To study Nature it is not necessary to go out into the fields and botanize, nor to attempt to make water colours of picturesque scenery. These things are very well, but not so profitable to your particular purpose as observation directed toward the discovery of the laws which underlie and determine form and structure, such as the tracing of the spiral line, not alone where it is obvious, as in the snail's shell and in the ram's horn, but where it appears obscurely, as in the disposition of leaves or twigs upon a parent stem. Such laws of nature are equally laws of art, for art is nature carried to a higher power by reason of its passage through a human consciousness. Thought and emotion tend to crystallize into forms of beauty as inevitably, and according to the same laws, as does the frost on the window pane. Art, in one of its aspects, is the weaving of a pattern, the communication of an order and a method to lines, forms, colors, sounds. All very poetical, and possibly true, you may be saying to yourselves, but what has it to do with architecture, which nowadays, at least, is pre-eminently a practical and utilitarian art whose highest mission is to fulfil definite conditions in an economical and admirable way; whose supreme excellence is fitness, appropriateness, the perfect adaptation of means to ends, and the apt expression of both means and ends? Yes, architecture is all of this, but this is not all of architecture; else the most efficient engineer would be the most admirable architect, which does not happen to be the case. Along with the expression of the concrete and individual must go the expression of the abstract and universal; the two can be combined in a single building in the same way that in every human countenance are combined a racial or temperamental type, which is universal, and a character, which is individual. The expression of any sort of cosmic truth, of universal harmony and rhythm, is the quality which our architecture most conspicuously lacks. Failing to find the cosmic truth within ourselves, failing to vibrate to the universal harmony and rhythm, our architecture is—well, what it is, for only that which is native to our living spirit can we show forth in the work of our hands.
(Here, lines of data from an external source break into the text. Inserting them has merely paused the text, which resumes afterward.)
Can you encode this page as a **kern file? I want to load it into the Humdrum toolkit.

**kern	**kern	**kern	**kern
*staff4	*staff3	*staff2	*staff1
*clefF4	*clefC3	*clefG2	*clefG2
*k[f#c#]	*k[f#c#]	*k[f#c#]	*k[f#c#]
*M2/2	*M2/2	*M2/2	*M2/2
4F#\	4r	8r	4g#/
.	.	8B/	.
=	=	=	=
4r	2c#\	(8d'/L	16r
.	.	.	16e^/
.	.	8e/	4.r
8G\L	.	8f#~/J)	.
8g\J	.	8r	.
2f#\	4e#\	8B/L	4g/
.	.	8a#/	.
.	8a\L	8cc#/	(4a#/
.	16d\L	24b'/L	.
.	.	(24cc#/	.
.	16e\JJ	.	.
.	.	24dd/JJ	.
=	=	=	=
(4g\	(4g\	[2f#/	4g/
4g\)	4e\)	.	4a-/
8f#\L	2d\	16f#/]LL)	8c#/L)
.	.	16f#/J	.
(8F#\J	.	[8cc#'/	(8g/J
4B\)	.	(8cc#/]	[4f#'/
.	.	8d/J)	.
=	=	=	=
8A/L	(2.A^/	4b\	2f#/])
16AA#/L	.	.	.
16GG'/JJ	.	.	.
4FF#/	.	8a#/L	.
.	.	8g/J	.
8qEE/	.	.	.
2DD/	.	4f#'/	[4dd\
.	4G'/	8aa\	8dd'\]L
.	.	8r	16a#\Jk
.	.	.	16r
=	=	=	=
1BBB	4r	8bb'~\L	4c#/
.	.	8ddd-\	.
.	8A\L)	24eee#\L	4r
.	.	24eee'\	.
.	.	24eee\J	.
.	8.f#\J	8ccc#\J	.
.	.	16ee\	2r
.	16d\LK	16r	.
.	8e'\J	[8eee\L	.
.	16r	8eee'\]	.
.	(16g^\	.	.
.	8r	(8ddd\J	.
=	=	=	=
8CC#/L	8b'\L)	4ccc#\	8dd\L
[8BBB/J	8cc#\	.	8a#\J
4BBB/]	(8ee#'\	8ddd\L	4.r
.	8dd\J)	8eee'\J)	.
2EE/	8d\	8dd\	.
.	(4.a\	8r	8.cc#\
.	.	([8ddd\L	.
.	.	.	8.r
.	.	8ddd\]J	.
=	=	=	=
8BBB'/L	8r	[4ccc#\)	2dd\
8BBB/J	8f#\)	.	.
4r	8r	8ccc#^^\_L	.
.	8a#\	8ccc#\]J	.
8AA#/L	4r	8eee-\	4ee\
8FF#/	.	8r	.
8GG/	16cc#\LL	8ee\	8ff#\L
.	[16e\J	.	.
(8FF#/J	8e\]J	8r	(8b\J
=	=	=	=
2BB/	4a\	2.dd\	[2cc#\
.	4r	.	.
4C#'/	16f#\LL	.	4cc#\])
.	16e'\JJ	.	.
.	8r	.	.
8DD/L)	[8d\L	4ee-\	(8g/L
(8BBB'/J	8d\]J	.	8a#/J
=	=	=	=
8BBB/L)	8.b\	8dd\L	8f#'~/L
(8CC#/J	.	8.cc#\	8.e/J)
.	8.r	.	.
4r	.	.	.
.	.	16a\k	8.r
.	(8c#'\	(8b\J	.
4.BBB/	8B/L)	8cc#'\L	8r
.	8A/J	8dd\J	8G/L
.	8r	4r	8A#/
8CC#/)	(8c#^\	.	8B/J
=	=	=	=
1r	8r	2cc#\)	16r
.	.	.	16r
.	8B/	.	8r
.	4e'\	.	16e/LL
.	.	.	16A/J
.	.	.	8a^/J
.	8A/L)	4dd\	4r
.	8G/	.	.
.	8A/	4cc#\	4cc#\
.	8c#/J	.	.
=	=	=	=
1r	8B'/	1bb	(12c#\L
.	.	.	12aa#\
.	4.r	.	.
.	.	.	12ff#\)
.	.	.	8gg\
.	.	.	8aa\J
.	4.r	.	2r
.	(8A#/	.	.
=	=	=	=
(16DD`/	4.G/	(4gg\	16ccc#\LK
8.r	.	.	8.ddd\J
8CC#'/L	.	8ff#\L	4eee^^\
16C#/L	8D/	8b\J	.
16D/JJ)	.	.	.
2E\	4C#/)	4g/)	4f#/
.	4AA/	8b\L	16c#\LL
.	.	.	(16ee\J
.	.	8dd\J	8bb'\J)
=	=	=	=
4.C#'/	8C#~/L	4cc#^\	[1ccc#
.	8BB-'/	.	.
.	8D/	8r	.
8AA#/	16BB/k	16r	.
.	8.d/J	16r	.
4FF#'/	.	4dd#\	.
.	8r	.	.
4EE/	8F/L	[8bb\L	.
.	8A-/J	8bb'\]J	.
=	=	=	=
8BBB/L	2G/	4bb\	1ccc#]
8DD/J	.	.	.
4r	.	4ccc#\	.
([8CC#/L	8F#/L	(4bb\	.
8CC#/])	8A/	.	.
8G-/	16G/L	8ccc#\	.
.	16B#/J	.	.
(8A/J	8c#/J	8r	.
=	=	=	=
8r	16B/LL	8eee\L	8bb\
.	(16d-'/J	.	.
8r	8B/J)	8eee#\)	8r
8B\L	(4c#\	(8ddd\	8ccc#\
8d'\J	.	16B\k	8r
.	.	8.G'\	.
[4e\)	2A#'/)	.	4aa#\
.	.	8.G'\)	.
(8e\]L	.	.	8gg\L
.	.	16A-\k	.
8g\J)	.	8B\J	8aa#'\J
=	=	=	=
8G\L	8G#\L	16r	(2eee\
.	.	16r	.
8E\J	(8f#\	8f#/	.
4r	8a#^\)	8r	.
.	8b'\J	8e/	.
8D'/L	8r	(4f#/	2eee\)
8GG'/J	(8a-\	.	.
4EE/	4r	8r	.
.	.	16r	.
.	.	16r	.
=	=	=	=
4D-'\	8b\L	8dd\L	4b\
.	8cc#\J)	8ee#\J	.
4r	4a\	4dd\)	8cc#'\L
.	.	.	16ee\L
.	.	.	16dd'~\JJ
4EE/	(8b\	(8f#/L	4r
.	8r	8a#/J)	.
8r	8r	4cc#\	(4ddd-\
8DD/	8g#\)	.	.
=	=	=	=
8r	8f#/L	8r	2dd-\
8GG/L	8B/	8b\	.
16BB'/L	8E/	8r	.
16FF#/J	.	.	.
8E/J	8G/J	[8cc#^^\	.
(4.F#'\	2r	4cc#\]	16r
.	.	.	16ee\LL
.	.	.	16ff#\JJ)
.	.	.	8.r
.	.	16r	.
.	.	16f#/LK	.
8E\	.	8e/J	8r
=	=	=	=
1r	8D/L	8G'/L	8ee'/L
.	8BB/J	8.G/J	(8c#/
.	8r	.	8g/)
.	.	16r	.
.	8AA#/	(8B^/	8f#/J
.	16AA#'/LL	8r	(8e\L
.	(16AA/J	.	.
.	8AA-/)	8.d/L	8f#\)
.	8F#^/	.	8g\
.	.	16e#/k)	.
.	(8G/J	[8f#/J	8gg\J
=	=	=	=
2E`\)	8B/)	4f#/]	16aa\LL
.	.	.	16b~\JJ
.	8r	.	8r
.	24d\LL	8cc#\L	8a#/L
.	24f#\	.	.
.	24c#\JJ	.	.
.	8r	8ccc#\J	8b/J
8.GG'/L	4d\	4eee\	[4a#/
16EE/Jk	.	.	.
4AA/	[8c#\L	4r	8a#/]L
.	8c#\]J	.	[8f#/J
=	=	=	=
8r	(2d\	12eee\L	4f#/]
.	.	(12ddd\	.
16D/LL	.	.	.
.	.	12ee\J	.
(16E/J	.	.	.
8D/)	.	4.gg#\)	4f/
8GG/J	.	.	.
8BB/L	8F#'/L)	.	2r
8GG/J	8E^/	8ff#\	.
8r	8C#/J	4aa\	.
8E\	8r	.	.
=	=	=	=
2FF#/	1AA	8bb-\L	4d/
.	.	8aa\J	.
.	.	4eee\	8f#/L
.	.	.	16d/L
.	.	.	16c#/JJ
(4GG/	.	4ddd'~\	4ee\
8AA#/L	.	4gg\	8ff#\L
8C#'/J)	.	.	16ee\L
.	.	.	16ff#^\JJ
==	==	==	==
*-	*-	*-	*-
Your work will be, in the last analysis, what you yourselves are. Let no sophistry blind you to the truth of that. There are rhythms in the world of space which we find only in the architecture of the past, and enamoured of their beauty we repeat them over and over (off the key for the most part), on the principle that all the songs have been sung; or we just make a noise, on the principle that noise is all there is to architecture anyway. It is not so. Those systems of spatial rhythms which we call Egyptian, Classic, Gothic, Renaissance architecture and the rest, are records all of the living human spirit energizing in the stubborn matter of the physical plane with joy, with conviction, with mastery. When that undying spirit awakes again in you, stirred into consciousness by meditation, which is its prayer; by music, which is its praise; by the contemplation of that fair form which is its temple; and by communion with nature, which is its looking-glass; you will experience again that ancient joy, hold again that firm conviction, and exercise again that mastery to transfuse the granite and iron heart of the hills into patterns unlike any that the hand of man has made before.

[Footnote 1: An address delivered before the Boston Architectural Club in April, 1909.]